NEXT STOP BERLIN
Author: BRUCE JENKINS Date Posted:29 May 2026

By late 1975 David Bowie was rapidly disintegrating. Having completed shooting Nicolas Roeg's film The Man Who Fell to Earth in Los Angeles he was suffering from severe drug addiction, primarily cocaine, later admitting he recalled almost nothing of the album's production. Bowie's own summary was characteristically mordant: "I know it was recorded in LA because I read it was." Paranoia had taken hold; stories circulated of Egyptian artefacts, black candles, and hallucinations. It is extraordinary that from this all time low came one of the most coherent and compelling albums of his career.
Station to Station was recorded between September and November 1975, co-produced by Bowie and Harry Maslin. The cover art featured a still from The Man Who Fell to Earth. Bowie recruited Maslin—who he had worked with on the Fame session—as co-producer because long-time producer/collaborator Tony Visconti was unavailable. The studio sessions employed a core rhythm section of guitarist Carlos Alomar, bassist George Murray and drummer Dennis Davis; Bowie would use this trio for the rest of the decade. Additional contributions came from guitarist Earl Slick and pianist Roy Brittan.
Bowie later described this period as "singularly the darkest days of my life" yet the music is precise, sculpted, and driven. The recording process saw Alomar and Slick laying down competing guitar parts before Bittan added piano, with vocals recorded last. Producer Maslin often used different microphones to capture Bowie's diverse vocal styles and exceptional range, from the rebel yell of "TVC 15" to the delicate, lovelorn "Wild Is the Wind," and—as was often the case with Bowie—the first take was usually the one that stuck.
It’s not the side effects of the cocaine
I’m thinking that it must be love
Station to Station contains just six tracks across 38 minutes — a compressed, purposeful statement. The title track opens both the album and a new era. At over ten minutes, it is Bowie's longest studio recording — a slow-building locomotive of treated guitar noise that gives way to a hard funk groove, lyrically traversing Aleister Crowley to Gnosticism. It remains one of rock's finest epic tracks.
"Golden Years," the lead single, was the first track recorded and represents the album's closest connection to the straight-up soul of Young Americans. The lustrous production and confident strut belied the chaos surrounding its creator. "Word on a Wing" closes the album's first side. Bowie admitted the song was written out of his cocaine-addled spiritual despair during the filming of The Man Who Fell to Earth. It offers a plaintive cry to heaven after a spiritual crisis and is grand, searching, and unexpectedly moving.
Side two opens with "TVC 15," pulsing with piano-driven energy and carrying a surreal narrative. It is as close to carefree as the record gets. Bittan's rolling piano and Alomar's choppy guitar create a slightly unhinged momentum. "Stay" is the album at its most visceral, exploring relational confusion and the resulting fallout. Slick's guitar work is relentless and the groove is hard, contrasting with the pleading lyrics.

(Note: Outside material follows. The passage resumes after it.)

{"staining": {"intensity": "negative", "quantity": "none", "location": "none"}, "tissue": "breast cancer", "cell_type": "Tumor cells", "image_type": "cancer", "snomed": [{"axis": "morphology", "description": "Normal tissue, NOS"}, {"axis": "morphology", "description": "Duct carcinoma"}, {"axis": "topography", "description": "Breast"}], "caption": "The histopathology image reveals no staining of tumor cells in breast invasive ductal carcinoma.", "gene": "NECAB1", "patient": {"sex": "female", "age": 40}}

"Wild Is the Wind" closes the album in an utterly different register. A languid cover inspired by Nina Simone's equally remarkable version, it eases Bowie's voice towards its most nakedly expressive, the Thin White Duke momentarily stripped of armour.
Station to Station is regarded as one of Bowie's most significant works. Biographer David Buckley described the Thin White Duke as an "amoral zombie" —a chilling projection of Bowie's actual psychological state rendered into art. Musically, the album was transitional, developing the funk and soul of Young Americans while showcasing a new direction influenced by electronic music and krautrock, particularly Neu! and Can. That dual nature—the body still dancing to American rhythms, the mind already reaching towards Europe—is what gives Station to Station such unusual tension and power.
At the end of the tour supporting the album, Bowie moved to Europe to distance himself from L.A.'s drug culture. The styles explored on Station to Station culminated in his most acclaimed work: the Berlin Trilogy. Station to Station is not quite a Berlin album—it still has the warmth of a recognisable Bowie pop sensibility—but it is unmistakably the bridge. Where Young Americans was an American fantasy and Low would be a European reinvention, Station to Station is the moment of crossing: brilliant, unnerving, and haunted by what came just before and what was just down the tracks.
***
References
- David Buckley [2001] Strange Fascination: David Bowie—The Definitive Story. Virgin, London.
- Nicholas Pegg [2011] The Complete David Bowie. Titan Books, London.
- Hugo Wilcken [2005] Low. Continuum/33 ⅓, New York.
- Robert Dimery (Ed.) [2005] 1001 Albums You Must Hear Before You Die. ABC Books, Sydney.